これまでの北海道で起きた地震の震源地は海が多かったが、今回は内陸部で発生している。

直下型の地震となったことも被害を拡大した大きな要因だという。

 
 

建築研究所・特別客員研究員の都司嘉宣氏は「もともと北海道は2つの島が東西からくっついて、今でも石狩平野のところで東西圧縮されるような力が働き続けている」と話す。

都司氏によると、北海道は2つの島が衝突して1つになったという説があり、その境界は今も大きな力が加わっている可能性を指摘した。

そのため、今後も大きな地震への警戒が必要だという。

 

液状化した清田区は、比較的地盤が弱い土地

 
 

そして、液状化による甚大な被害が出た札幌市清田区。
街の至るところで液状化現象が発生し、地面が陥没したため、傾いた家が多くみられる。

地震発生前にまっすぐ伸びていた道は、すっかり泥に覆われ、亀裂も走りでこぼこの状態に、吹き出てきた泥に車も埋まり、足を取られてしまう人もいた。

 
 
 
 

なぜこのエリアで大規模な液状化が起きたのか。

清田区はかつて沢が散在する湿地帯に火山灰を盛り土した住宅地で、比較的地盤が弱い土地だったという。

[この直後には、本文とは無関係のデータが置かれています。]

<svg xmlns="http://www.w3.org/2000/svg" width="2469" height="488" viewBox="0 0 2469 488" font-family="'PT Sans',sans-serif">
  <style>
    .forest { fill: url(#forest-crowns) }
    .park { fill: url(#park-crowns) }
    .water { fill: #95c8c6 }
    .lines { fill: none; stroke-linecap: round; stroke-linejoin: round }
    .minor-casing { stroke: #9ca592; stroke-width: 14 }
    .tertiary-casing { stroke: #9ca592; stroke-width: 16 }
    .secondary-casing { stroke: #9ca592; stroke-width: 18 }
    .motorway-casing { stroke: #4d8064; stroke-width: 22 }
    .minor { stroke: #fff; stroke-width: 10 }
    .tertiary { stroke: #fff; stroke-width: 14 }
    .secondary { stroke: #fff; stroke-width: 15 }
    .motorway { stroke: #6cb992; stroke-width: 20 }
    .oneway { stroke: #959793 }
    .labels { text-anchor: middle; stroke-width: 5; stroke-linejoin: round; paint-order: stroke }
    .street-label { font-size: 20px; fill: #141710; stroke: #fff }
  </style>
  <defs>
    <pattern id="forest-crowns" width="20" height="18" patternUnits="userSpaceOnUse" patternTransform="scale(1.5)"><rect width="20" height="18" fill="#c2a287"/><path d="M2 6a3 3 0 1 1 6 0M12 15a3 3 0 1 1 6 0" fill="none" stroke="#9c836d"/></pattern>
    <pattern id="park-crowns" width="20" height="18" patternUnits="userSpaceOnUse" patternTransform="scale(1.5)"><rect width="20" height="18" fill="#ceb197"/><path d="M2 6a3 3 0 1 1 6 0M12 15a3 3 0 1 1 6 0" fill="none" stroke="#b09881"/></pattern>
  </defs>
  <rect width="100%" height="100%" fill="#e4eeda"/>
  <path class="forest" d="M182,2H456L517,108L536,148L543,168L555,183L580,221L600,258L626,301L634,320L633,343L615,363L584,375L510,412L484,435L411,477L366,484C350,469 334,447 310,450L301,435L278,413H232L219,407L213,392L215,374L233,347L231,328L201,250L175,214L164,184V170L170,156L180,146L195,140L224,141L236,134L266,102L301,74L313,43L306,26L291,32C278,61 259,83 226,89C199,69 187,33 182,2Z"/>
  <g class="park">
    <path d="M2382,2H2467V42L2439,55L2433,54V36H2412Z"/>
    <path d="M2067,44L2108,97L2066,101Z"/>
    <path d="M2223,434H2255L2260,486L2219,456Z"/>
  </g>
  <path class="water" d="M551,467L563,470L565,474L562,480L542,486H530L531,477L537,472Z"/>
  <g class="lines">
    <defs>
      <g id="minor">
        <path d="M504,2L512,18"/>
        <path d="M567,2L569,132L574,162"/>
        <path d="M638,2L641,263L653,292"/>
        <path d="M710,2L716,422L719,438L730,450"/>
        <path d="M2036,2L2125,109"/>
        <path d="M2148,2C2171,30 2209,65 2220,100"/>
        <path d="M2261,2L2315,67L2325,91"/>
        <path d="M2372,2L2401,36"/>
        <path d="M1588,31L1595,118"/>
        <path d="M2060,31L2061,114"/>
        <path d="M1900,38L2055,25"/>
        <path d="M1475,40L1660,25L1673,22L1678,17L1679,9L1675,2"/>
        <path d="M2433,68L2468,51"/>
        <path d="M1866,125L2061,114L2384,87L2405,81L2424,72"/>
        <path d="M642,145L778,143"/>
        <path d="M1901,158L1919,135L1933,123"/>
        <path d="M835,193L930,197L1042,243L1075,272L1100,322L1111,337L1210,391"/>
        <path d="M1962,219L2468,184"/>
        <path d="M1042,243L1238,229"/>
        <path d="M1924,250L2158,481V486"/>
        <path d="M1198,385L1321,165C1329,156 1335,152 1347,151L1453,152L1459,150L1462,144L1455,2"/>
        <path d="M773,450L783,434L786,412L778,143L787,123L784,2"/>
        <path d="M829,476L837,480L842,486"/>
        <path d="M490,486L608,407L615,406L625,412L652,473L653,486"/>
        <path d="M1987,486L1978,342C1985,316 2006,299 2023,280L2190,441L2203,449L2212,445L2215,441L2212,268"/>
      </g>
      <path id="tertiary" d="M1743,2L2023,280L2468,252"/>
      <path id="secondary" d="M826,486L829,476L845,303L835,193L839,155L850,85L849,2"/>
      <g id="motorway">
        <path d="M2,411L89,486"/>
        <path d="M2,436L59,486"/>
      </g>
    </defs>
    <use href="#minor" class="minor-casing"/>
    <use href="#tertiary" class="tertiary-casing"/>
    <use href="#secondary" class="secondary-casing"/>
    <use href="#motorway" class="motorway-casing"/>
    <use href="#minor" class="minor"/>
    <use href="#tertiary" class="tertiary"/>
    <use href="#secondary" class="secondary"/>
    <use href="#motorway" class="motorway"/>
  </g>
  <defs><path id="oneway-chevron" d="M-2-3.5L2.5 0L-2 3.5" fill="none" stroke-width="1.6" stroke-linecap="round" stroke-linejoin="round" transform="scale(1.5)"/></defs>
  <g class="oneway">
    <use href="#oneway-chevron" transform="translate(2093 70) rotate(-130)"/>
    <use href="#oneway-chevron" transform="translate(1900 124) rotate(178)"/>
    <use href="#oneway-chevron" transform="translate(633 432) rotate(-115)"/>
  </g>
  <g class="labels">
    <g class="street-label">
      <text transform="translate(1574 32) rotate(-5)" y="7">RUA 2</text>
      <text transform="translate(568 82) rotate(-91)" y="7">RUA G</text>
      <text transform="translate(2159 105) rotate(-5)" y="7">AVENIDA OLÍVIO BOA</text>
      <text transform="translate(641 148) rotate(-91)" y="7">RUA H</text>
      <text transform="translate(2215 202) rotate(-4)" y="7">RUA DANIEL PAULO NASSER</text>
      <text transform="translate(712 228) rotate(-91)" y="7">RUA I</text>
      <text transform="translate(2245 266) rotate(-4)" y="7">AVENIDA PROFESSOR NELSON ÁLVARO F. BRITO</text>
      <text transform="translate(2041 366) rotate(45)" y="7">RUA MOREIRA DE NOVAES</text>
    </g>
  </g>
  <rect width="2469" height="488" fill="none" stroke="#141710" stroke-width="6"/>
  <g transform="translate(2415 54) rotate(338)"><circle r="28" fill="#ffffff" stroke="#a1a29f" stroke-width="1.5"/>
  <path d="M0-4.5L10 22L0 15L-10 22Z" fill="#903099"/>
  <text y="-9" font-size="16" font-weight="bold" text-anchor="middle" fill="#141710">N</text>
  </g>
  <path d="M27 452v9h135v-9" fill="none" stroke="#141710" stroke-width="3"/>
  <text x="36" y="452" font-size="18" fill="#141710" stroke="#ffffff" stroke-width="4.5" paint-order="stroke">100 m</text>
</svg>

2003年に起きた十勝沖地震の際に、札幌市清田区では道路がへこみ、電信柱は傾き、塀にもひび割れが起きるなどの液状化が発生。

都司氏は「清田区は液状化が起きやすい。地面が柔かいため、行政が指導して新しく住める土地を探し、そこを開発するということが必要だろうと思います」と話した。